======== Data section ========

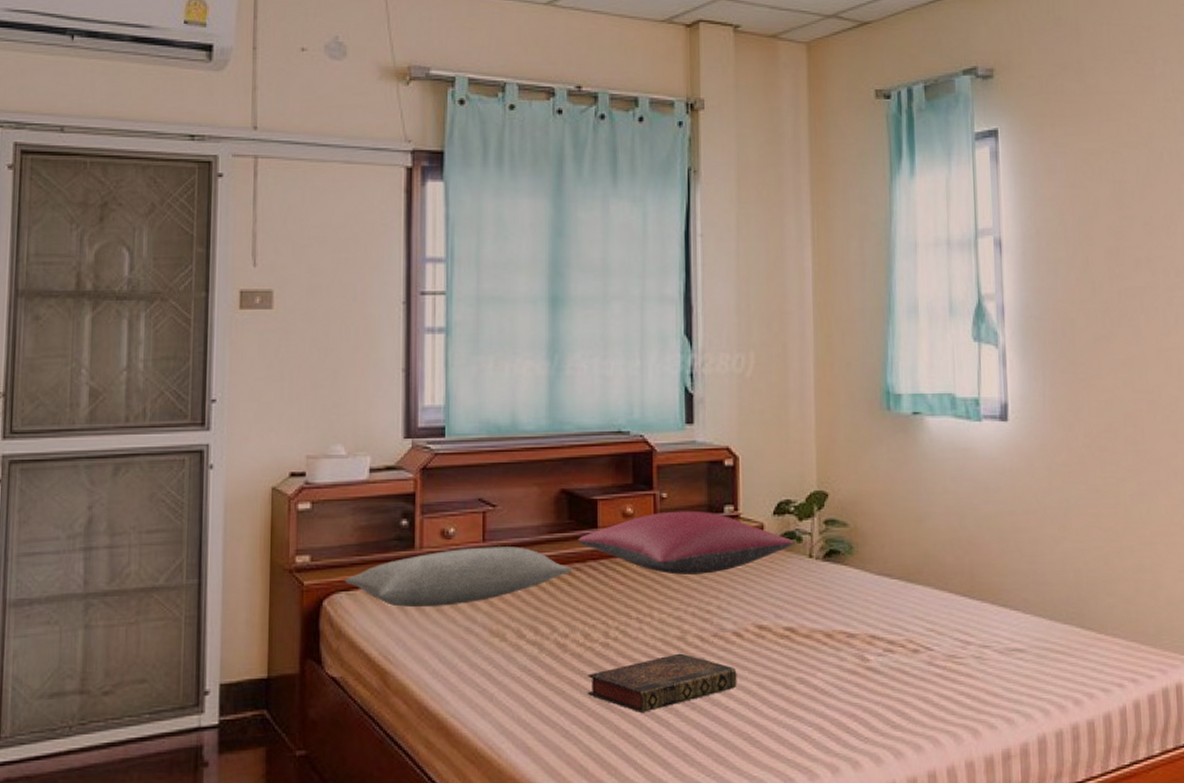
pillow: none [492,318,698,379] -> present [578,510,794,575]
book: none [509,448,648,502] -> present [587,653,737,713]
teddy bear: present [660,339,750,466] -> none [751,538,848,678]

========

Work item: Line by line, restate the data above exactly as it stands, minus the pictures.

Exercise result:
pillow: none [492,318,698,379] -> present [578,510,794,575]
book: none [509,448,648,502] -> present [587,653,737,713]
teddy bear: present [660,339,750,466] -> none [751,538,848,678]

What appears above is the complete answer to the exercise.